One hectic summer in the early sixties he was master of 19 different ships in 21 days, dashing from pier to pier up and down the coast between shifts to take charge of yet another ship to fill gaps in the rotas and keep the services running.

One of his favourites was the Maid of Argyll. Robin was always up for a challenge and was happy to take charge of her when, in Sept 1966, the Clyde River Steamer Club, proposed an ambitious trip into the heart of Paisley and then onward to Loch Striven. It was a tricky piece of navigation on a waterway so little used, but it also marked the end of an era.
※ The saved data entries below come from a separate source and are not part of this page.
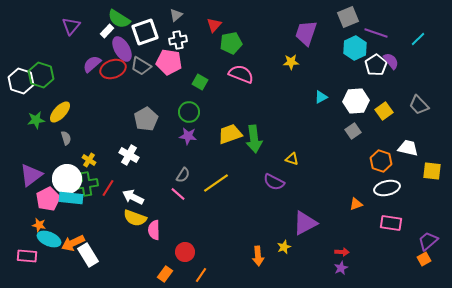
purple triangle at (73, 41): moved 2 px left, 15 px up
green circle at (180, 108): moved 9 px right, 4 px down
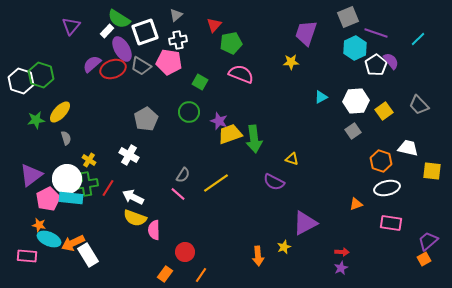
purple star at (188, 136): moved 31 px right, 15 px up; rotated 12 degrees clockwise
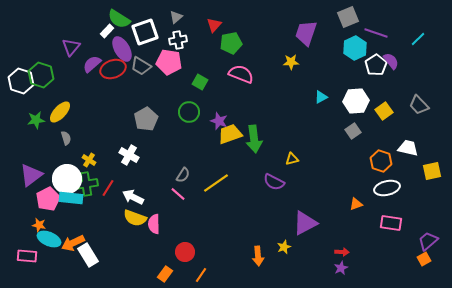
gray triangle at (176, 15): moved 2 px down
purple triangle at (71, 26): moved 21 px down
yellow triangle at (292, 159): rotated 32 degrees counterclockwise
yellow square at (432, 171): rotated 18 degrees counterclockwise
pink semicircle at (154, 230): moved 6 px up
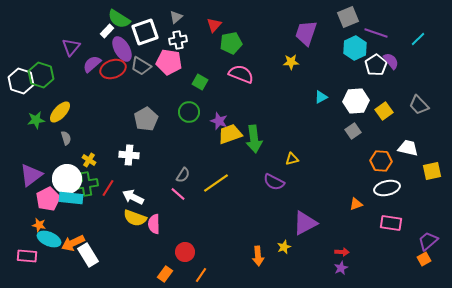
white cross at (129, 155): rotated 24 degrees counterclockwise
orange hexagon at (381, 161): rotated 15 degrees counterclockwise
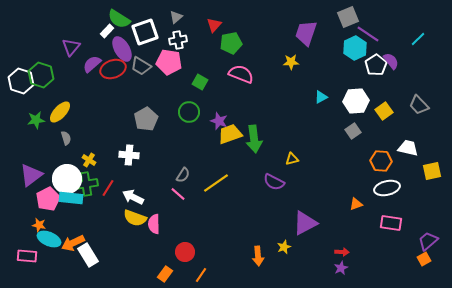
purple line at (376, 33): moved 8 px left, 1 px down; rotated 15 degrees clockwise
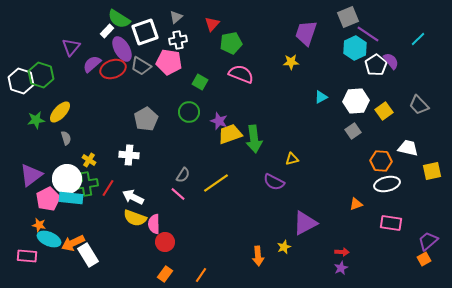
red triangle at (214, 25): moved 2 px left, 1 px up
white ellipse at (387, 188): moved 4 px up
red circle at (185, 252): moved 20 px left, 10 px up
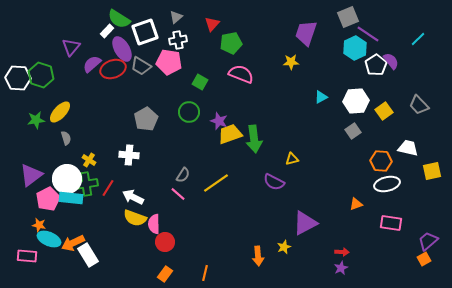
white hexagon at (21, 81): moved 3 px left, 3 px up; rotated 15 degrees counterclockwise
orange line at (201, 275): moved 4 px right, 2 px up; rotated 21 degrees counterclockwise
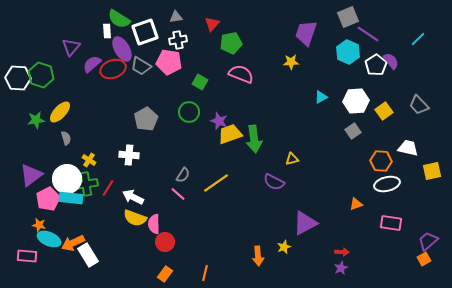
gray triangle at (176, 17): rotated 32 degrees clockwise
white rectangle at (107, 31): rotated 48 degrees counterclockwise
cyan hexagon at (355, 48): moved 7 px left, 4 px down; rotated 10 degrees counterclockwise
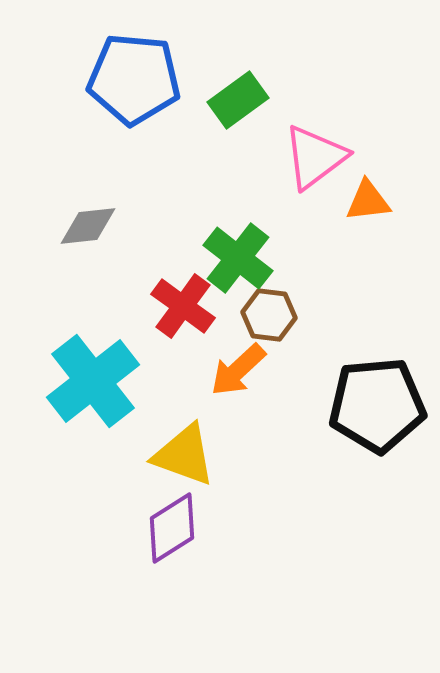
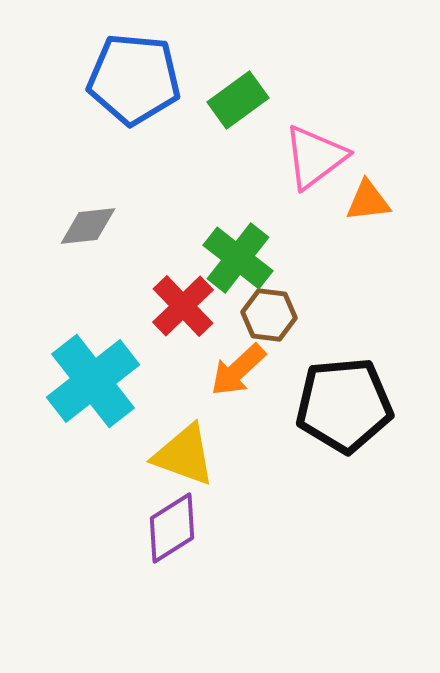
red cross: rotated 10 degrees clockwise
black pentagon: moved 33 px left
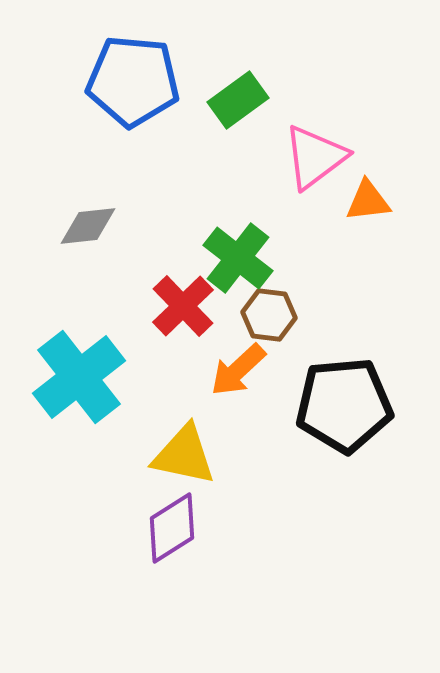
blue pentagon: moved 1 px left, 2 px down
cyan cross: moved 14 px left, 4 px up
yellow triangle: rotated 8 degrees counterclockwise
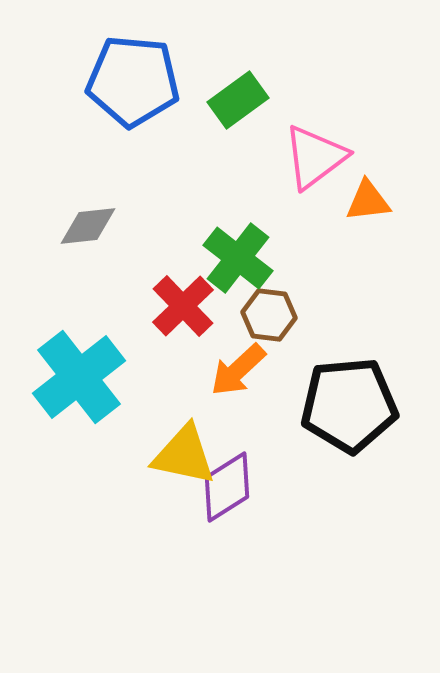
black pentagon: moved 5 px right
purple diamond: moved 55 px right, 41 px up
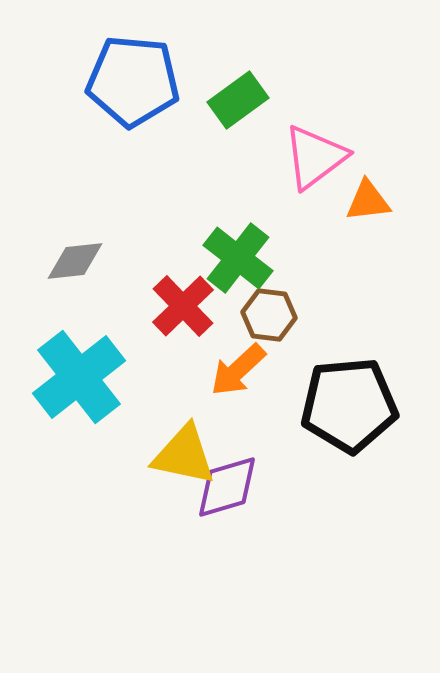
gray diamond: moved 13 px left, 35 px down
purple diamond: rotated 16 degrees clockwise
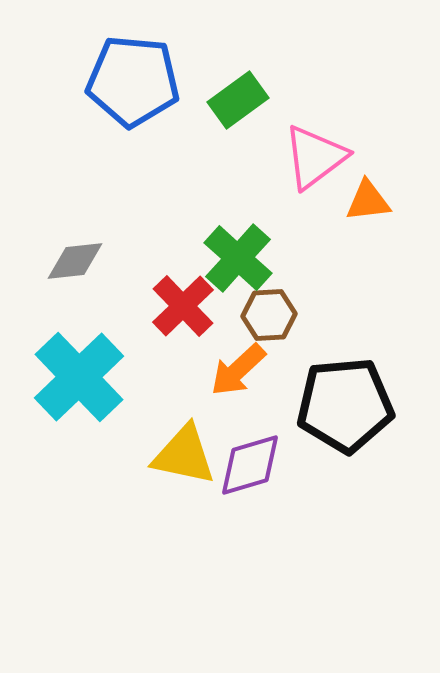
green cross: rotated 4 degrees clockwise
brown hexagon: rotated 10 degrees counterclockwise
cyan cross: rotated 6 degrees counterclockwise
black pentagon: moved 4 px left
purple diamond: moved 23 px right, 22 px up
Not long after, the River Cart was closed to all navigation.

For many years he was Mate, then Captain, of the Queen Mary II. He always saw it as one of the best ships he had ever sailed on – claiming it was one of the very few that had been designed by experienced sailors, and not by management. On hearing recently that it had been saved by the ‘Friends of Queen Mary’ he described it as a great ship, adding, ‘it ran like a sewing machine’.
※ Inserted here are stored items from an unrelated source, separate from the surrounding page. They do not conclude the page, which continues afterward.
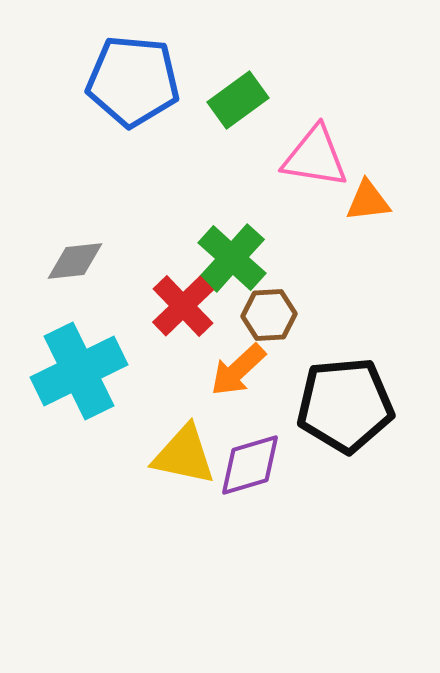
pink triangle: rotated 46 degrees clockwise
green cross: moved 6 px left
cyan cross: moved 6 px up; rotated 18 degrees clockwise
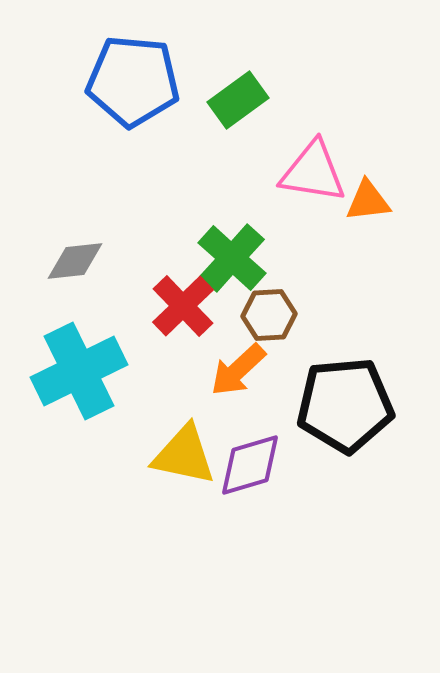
pink triangle: moved 2 px left, 15 px down
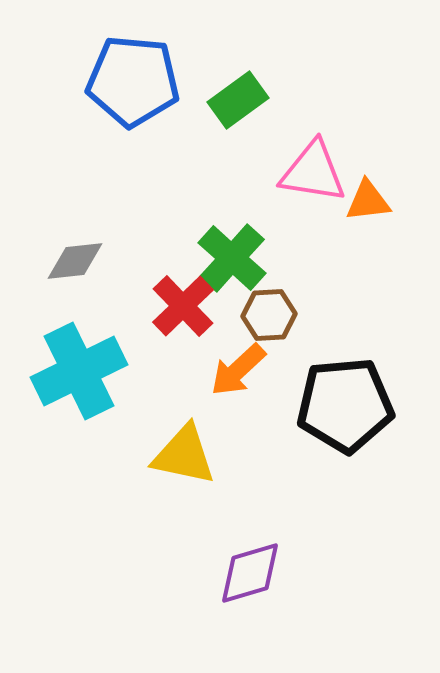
purple diamond: moved 108 px down
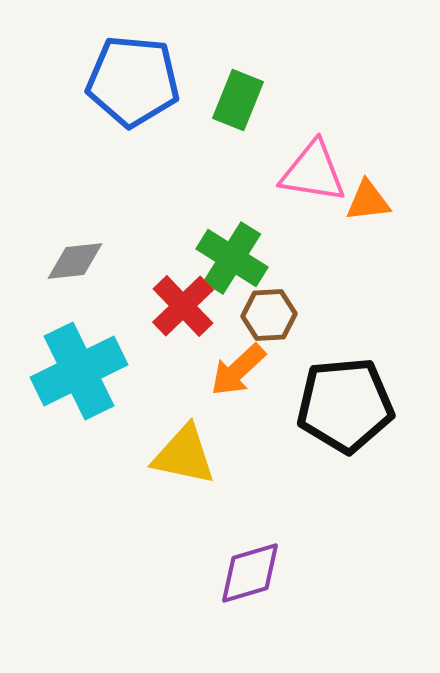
green rectangle: rotated 32 degrees counterclockwise
green cross: rotated 10 degrees counterclockwise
He was a great story teller and was often asked to speak about his life at sea and the characters he had worked with. His stories included tales of transporting unruly cattle to the mainland, crewmen mixing up cooking oil and anti-freeze, and explaining why in the days when CalMac had its own pier-head bakery, seagulls loved the 8am ‘ghost’ sailing of the infamous ‘bun boat’. In 2013, after much cajoling by his family, he finally published his memoirs to coincide with his 80th birthday. Hurricane Hutch’s Top 10 Ships of the Clyde is more a social history than detailed maritime manual and it proved popular enough with a wider public to be reprinted in 2016.

After retiring from CalMac he was asked to be Relief Master of the luxury cruise ship Hebridean Princess. This was a job he had ‘auditioned’ for the year before when he had been asked to pilot it on its first ever visit to the Clyde, on a trip through the Kyles of Bute. For those in the know of course, this was not actually the first time the ship had been on the Clyde. In her earlier incarnation, she had been the Columba – one of three ships built for CalMac for the Western Isles, but one that was also often used as the relief boat for the Arran run when the Glen Sannox was in for her annual service. Robin also hosted a popular Captain’s Table on board and for many years received letters from American widows he had evidently charmed with his nautical tales.

A keen curler, after retirement he enjoyed many years playing with the Ardgowan Club, based at the Waterfront in Greenock.

His wife Ann died in 2003. He is survived by his children Glenn and Kay and his grand-daughters Nina and Jess.